[Excerto do texto]:
___
Numa visita guiada ao castelo, os investigadores mostraram uma prospeção arqueológica inédita no local e apresentaram as primeiras descobertas aos almadenses. Muitos outros segredos ficarão escondidos por baixo dos edifícios existentes.
Pouco passava das 10h da manhã e já um grupo de pessoas aguarda junto ao portão. Antes de mais, é preciso cumprir as formalidades — identificar adultos e crianças com os respetivos documentos —, afinal estavam a entrar em território da Guarda Nacional Republicana (GNR), especificamente do Destacamento de Intervenção de Setúbal, que ocupa o interior do Castelo de Almada.
___
[Registos fornecidos]:
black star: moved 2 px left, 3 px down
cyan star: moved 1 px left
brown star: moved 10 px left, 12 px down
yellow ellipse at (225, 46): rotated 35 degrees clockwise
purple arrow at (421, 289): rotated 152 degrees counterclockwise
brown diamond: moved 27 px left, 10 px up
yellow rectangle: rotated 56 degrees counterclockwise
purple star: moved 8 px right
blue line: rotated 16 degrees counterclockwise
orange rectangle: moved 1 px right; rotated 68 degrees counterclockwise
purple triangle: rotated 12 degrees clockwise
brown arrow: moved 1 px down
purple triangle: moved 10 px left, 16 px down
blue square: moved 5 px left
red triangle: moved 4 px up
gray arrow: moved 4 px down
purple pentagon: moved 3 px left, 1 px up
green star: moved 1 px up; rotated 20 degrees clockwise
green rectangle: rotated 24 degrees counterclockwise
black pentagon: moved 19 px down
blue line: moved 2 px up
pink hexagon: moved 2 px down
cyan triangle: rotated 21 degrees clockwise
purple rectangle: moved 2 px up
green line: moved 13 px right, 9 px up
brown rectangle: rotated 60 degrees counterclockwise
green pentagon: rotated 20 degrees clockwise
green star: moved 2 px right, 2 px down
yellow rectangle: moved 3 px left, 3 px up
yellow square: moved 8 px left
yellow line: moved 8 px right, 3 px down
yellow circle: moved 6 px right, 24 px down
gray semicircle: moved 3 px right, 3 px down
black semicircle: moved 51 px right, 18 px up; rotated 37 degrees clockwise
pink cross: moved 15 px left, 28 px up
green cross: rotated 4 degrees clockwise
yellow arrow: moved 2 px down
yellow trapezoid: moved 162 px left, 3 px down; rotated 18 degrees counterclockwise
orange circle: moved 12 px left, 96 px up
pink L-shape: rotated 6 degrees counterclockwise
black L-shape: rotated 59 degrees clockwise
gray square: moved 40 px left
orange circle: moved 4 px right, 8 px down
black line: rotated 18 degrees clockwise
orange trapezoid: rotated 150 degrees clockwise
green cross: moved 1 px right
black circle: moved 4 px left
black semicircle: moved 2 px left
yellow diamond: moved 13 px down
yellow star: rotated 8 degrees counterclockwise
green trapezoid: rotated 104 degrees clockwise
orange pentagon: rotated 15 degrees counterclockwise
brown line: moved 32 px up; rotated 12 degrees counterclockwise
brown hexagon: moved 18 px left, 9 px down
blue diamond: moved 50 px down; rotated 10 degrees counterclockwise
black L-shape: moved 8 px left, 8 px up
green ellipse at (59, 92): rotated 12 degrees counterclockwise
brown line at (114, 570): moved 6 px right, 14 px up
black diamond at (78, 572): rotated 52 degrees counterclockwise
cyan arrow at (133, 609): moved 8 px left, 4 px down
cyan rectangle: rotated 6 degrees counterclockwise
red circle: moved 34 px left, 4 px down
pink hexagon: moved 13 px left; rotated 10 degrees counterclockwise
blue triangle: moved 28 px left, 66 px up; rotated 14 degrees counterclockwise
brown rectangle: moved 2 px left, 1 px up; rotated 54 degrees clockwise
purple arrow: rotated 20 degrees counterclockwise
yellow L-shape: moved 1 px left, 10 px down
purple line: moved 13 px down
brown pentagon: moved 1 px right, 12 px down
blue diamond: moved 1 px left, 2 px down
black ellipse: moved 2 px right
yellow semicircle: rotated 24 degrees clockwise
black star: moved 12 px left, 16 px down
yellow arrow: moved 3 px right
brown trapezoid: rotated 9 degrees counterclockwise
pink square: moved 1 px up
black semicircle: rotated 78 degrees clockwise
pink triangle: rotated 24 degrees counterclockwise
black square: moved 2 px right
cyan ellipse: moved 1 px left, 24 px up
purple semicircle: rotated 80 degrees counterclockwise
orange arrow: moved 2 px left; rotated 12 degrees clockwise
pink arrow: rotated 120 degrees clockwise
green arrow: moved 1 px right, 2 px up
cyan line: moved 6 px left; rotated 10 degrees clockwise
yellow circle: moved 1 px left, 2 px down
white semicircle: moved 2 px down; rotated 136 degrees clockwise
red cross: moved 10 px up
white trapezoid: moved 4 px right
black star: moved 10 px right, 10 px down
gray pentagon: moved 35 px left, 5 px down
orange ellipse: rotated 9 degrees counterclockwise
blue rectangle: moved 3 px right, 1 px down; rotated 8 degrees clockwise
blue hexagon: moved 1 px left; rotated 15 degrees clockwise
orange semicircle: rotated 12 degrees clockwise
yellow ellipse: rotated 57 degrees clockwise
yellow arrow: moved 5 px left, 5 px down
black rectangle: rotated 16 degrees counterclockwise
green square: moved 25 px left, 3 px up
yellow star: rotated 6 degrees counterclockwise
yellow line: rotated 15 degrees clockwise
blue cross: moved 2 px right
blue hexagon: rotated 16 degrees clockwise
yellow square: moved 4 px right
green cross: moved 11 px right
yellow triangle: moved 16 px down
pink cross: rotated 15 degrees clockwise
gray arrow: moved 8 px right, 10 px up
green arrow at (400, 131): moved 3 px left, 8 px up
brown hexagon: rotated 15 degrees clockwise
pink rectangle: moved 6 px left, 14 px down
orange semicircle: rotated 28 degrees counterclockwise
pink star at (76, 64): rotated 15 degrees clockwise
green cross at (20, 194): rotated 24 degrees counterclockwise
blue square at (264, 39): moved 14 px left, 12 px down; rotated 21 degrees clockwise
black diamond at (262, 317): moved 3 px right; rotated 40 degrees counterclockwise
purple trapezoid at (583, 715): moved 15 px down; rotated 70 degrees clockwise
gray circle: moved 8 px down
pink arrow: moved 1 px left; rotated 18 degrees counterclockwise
___
[Ações necessárias]:
[a] Indique se cada afirmação concorda com o texto sobre o Castelo de Almada. Responda sim ou não e cite as palavras decisivas do texto. (i) Pouco depois das 10h da manhã, já havia um grupo de pessoas à espera junto ao portão. (ii) À entrada, só os adultos tinham de ser identificados. (iii) O interior do castelo é ocupado pelo Destacamento de Intervenção de Setúbal da GNR.
[b] Imprima o trecho do texto sobre o Castelo de Almada que começa em "Numa visita guiada" e termina em "Castelo de Almada.".

[Conjunto de respostas]:
[a]
(i) Sim: "Pouco passava das 10h da manhã e já um grupo de pessoas aguarda junto ao portão"
(ii) Não: "identificar adultos e crianças com os respetivos documentos"
(iii) Sim: "do Destacamento de Intervenção de Setúbal, que ocupa o interior do Castelo de Almada"

[b]
Numa visita guiada ao castelo, os investigadores mostraram uma prospeção arqueológica inédita no local e apresentaram as primeiras descobertas aos almadenses. Muitos outros segredos ficarão escondidos por baixo dos edifícios existentes.
Pouco passava das 10h da manhã e já um grupo de pessoas aguarda junto ao portão. Antes de mais, é preciso cumprir as formalidades — identificar adultos e crianças com os respetivos documentos —, afinal estavam a entrar em território da Guarda Nacional Republicana (GNR), especificamente do Destacamento de Intervenção de Setúbal, que ocupa o interior do Castelo de Almada.